Both terms carry the 1/√m, so the whole read quiets as the pair gathers evidence. The thermal term is a flat floor whose height you set with V; the flicker term adds the (1 − w²) bulge on top, widest at the balance point and closing toward the rails. Raise V and the thermal floor drops toward the flicker bulge; drop V and the floor rises above it.
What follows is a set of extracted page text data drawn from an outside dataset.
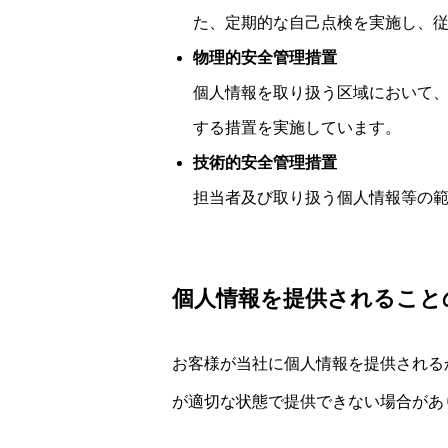
た、定期的な自己点検を実施し、
物理的安全管理措置
個人情報を取り扱う区域において
する措置を実施しています。
技術的安全管理措置
担当者及び取り扱う個人情報等の
個人情報を提供されること
お客様が当社に個人情報を提供される
が適切な状態で提供できない場合があ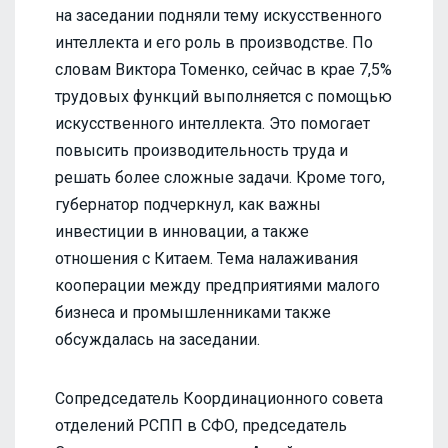
на заседании подняли тему искусственного
интеллекта и его роль в производстве. По
словам Виктора Томенко, сейчас в крае 7,5%
трудовых функций выполняется с помощью
искусственного интеллекта. Это помогает
повысить производительность труда и
решать более сложные задачи. Кроме того,
губернатор подчеркнул, как важны
инвестиции в инновации, а также
отношения с Китаем. Тема налаживания
кооперации между предприятиями малого
бизнеса и промышленниками также
обсуждалась на заседании.
Сопредседатель Координационного совета
отделений РСПП в СФО, председатель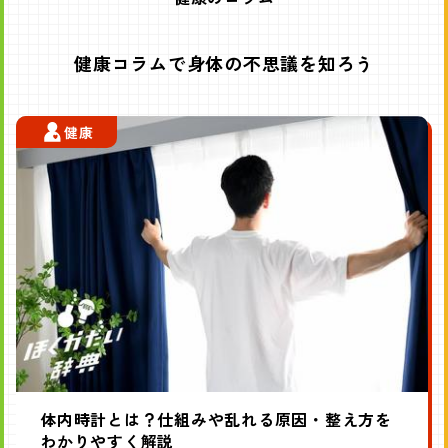
健康コラムで身体の不思議を知ろう
健康
体内時計とは？仕組みや乱れる原因・整え方を
わかりやすく解説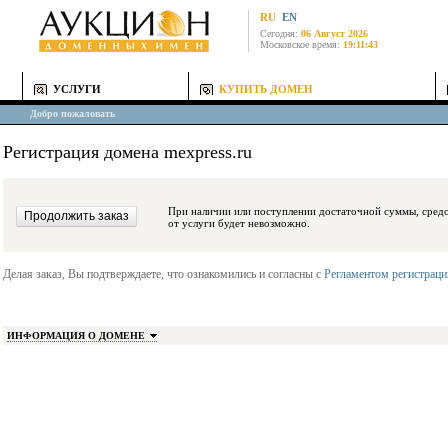
RU
EN
Сегодня:
06 Август 2026
Московское время:
19:11:43
УСЛУГИ
КУПИТЬ ДОМЕН
Добро пожаловать
Регистрация домена mexpress.ru
При наличии или поступлении достаточной суммы, средства будут заблокиро
от услуги будет невозможно.
Делая заказ, Вы подтверждаете, что ознакомились и согласны с
Регламентом регистрац
ИНФОРМАЦИЯ О ДОМЕНЕ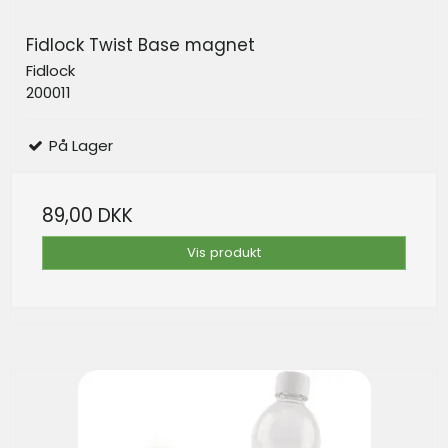
Fidlock Twist Base magnet
Fidlock
200011
På Lager
89,00 DKK
Vis produkt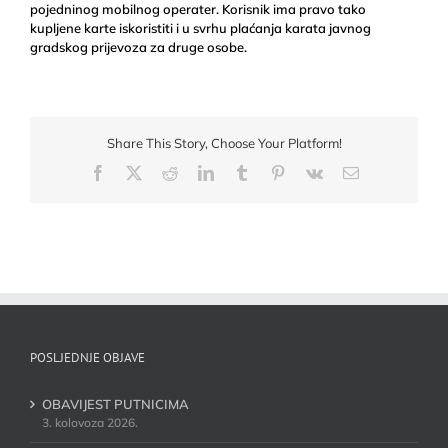
pojedninog mobilnog operater. Korisnik ima pravo tako
kupljene karte iskoristiti i u svrhu plaćanja karata javnog
gradskog prijevoza za druge osobe.
Share This Story, Choose Your Platform!
Facebook
X
Reddit
LinkedIn
Tumblr
Pinterest
Vk
Email:
POSLJEDNJE OBJAVE
OBAVIJEST PUTNICIMA
3. kolovoza 2026.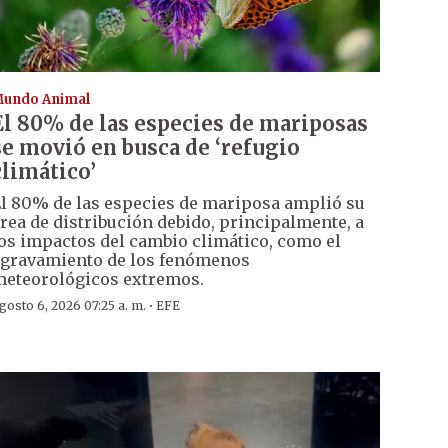
undo Animal
El 80% de las especies de mariposas
se movió en busca de ‘refugio
climático’
l 80% de las especies de mariposa amplió su
rea de distribución debido, principalmente, a
os impactos del cambio climático, como el
gravamiento de los fenómenos
eteorológicos extremos.
·
gosto 6, 2026 07:25 a. m.
EFE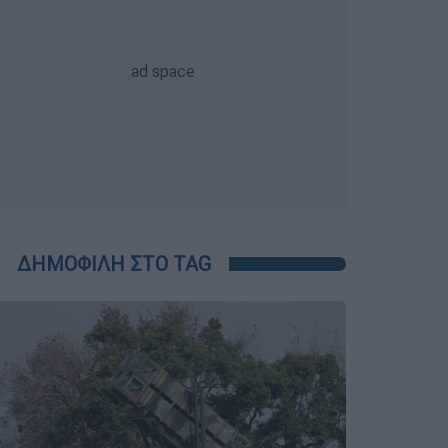
ΔΗΜΟΦΙΛΗ ΣΤΟ TAG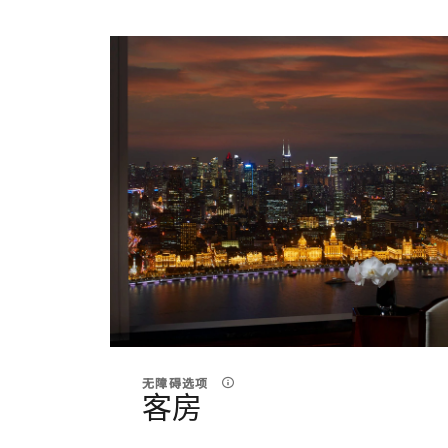
无障碍选项
客房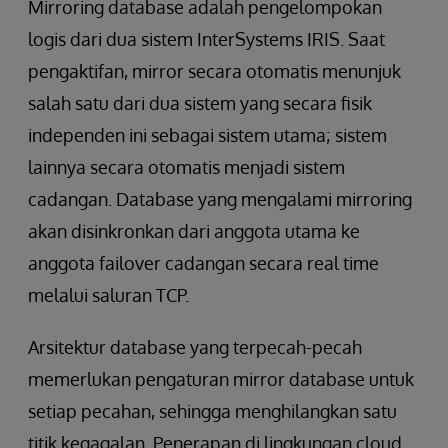
Mirroring database adalah pengelompokan
logis dari dua sistem InterSystems IRIS. Saat
pengaktifan, mirror secara otomatis menunjuk
salah satu dari dua sistem yang secara fisik
independen ini sebagai sistem utama; sistem
lainnya secara otomatis menjadi sistem
cadangan. Database yang mengalami mirroring
akan disinkronkan dari anggota utama ke
anggota failover cadangan secara real time
melalui saluran TCP.
Arsitektur database yang terpecah-pecah
memerlukan pengaturan mirror database untuk
setiap pecahan, sehingga menghilangkan satu
titik kegagalan. Penerapan di lingkungan cloud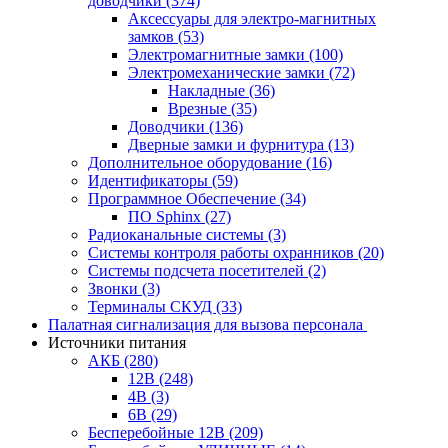
доводчики
(374)
Аксессуары для электро-магнитных
замков
(53)
Электромагнитные замки
(100)
Электромеханические замки
(72)
Накладные
(36)
Врезные
(35)
Доводчики
(136)
Дверные замки и фурнитура
(13)
Дополнительное оборудование
(16)
Идентификаторы
(59)
Программное Обеспечение
(34)
ПО Sphinx
(27)
Радиоканальные системы
(3)
Системы контроля работы охранников
(20)
Системы подсчета посетителей
(2)
Звонки
(3)
Терминалы СКУД
(33)
Палатная сигнализация для вызова персонала
Источники питания
АКБ
(280)
12В
(248)
4В
(3)
6В
(29)
Бесперебойные 12В
(209)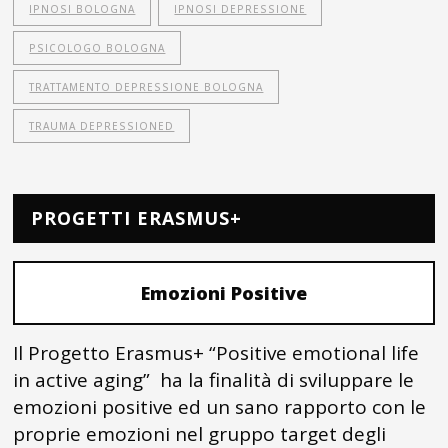
IPNOSI BOLOGNA
IPNOSI DEPRESSIONE
PSICOLOGO BOLOGNA
TRATTAMENTO DEPRESSIONE BOLOGNA
TRAUMA DEPRESSIONED
PROGETTI ERASMUS+
Emozioni Positive
Il Progetto Erasmus+ “Positive emotional life
in active aging” ha la finalità di sviluppare le
emozioni positive ed un sano rapporto con le
proprie emozioni nel gruppo target degli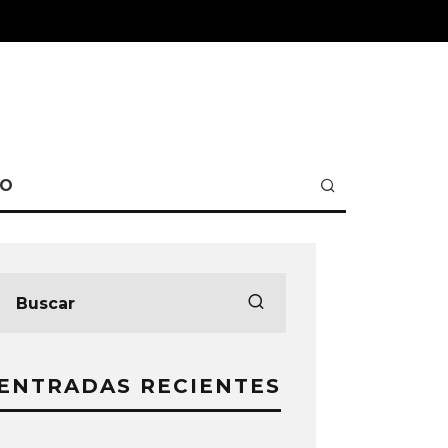
TO
ENTRADAS RECIENTES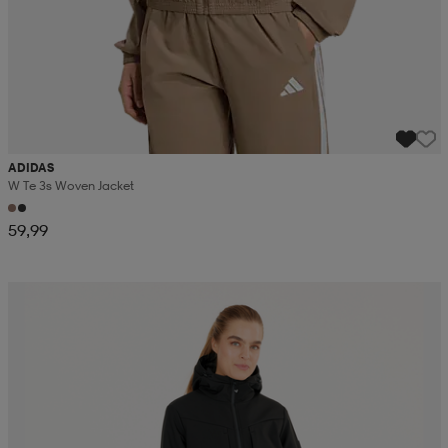
ADIDAS
W Te 3s Woven Jacket
59,99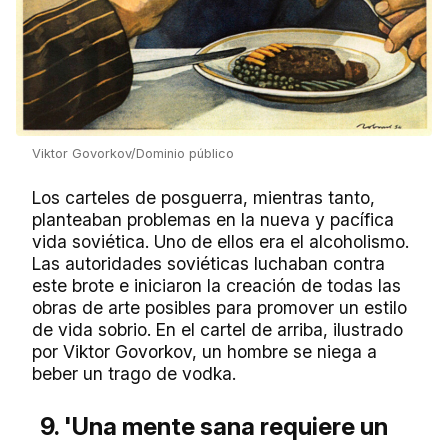
Viktor Govorkov/Dominio público
Los carteles de posguerra, mientras tanto,
planteaban problemas en la nueva y pacífica
vida soviética. Uno de ellos era el alcoholismo.
Las autoridades soviéticas luchaban contra
este brote e iniciaron la creación de todas las
obras de arte posibles para promover un estilo
de vida sobrio. En el cartel de arriba, ilustrado
por Viktor Govorkov, un hombre se niega a
beber un trago de vodka.
9. 'Una mente sana requiere un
That is the read-voltage dial.

Why this is the shape of the Beta posterior#

Chapter 3b reads the same two conductances as a Beta distribution The standard way to describe a still-being-learned belief about a yes-or-no probability, like the bias of a coin. It is built from two counts: how many “yes” and how many “no.” : the a-side count is α = Ga, the b-side is β = Gb. Three numbers come off that distribution:

$$\mu = \frac{\alpha}{\alpha+\beta}, \qquad \kappa = \alpha + \beta, \qquad \sigma_\mu^2 = \frac{\mu(1-\mu)}{\kappa + 1}.$$

Here is the variable dictionary, the part that is easy to lose track of:

Two substitutions line the belief’s spread up with the device’s read noise.

First, the lean. Since μ = (1 + w)/2 and 1 − μ = (1 − w)/2, their product is:

$$\mu(1-\mu) = \frac{(1+w)(1-w)}{4} = \frac{1 - w^2}{4}.$$

The same (1 − w²) the flicker derivation produced is exactly the Beta’s μ(1 − μ), rescaled. The belief is widest at the balance point and collapses toward the certain ends, the same way the read noise does.

Second, the evidence. The Beta’s concentration κ is the magnitude m, so its variance carries the 1/(κ + 1) = 1/(m + 1) that narrows as evidence climbs. Putting both into the belief’s standard deviation on w (which is 2σ_μ, since w = 2μ − 1):

$$\sigma_w^{\text{belief}} = 2\sigma_\mu = \frac{\sqrt{1 - w^2}}{\sqrt{m + 1}} \;\approx\; \frac{\sqrt{1 - w^2}}{\sqrt{m}}.$$

Compare the two side by side. The device’s read scatter and the Beta belief’s spread both fall as 1/√m with evidence, and both close toward the rails through a (1 − w²) factor. The match is in the form, not the exact exponents: the flicker term carries (1 − w²) where the belief carries √(1 − w²), and the thermal term adds a w-independent floor the pure belief does not have. So the device read scatters the way its belief is spread — narrowing with evidence, tightening toward a decision — without that being an exact algebraic identity. The device samples something with the same two-way dependence as its own posterior — on evidence and on the lean — and the randomness is the device’s own physical noise.

In one paragraph#

A read returns the stored weight plus noise from two sources. Thermal noise sets a flat floor √(kT)/(V√m) — quieter for a bigger pair, and tunable through the read voltage V. Flicker noise wiggles each conductance by a fixed fraction of itself; propagating those two independent wiggles through the ratio w = (Ga − Gb)/(Ga + Gb) produces 2√2·ε·Ga·Gb/m², and the algebraic identity 1 − w² = 4Ga·Gb/m² renames that as (1 − w²), with a further 1/√m from the fractional amplitude falling with evidence. The two add in quadrature. The result narrows the same two ways the Beta posterior does — with evidence, and toward the rails — so a read is a sample whose width tracks the pair’s own confidence.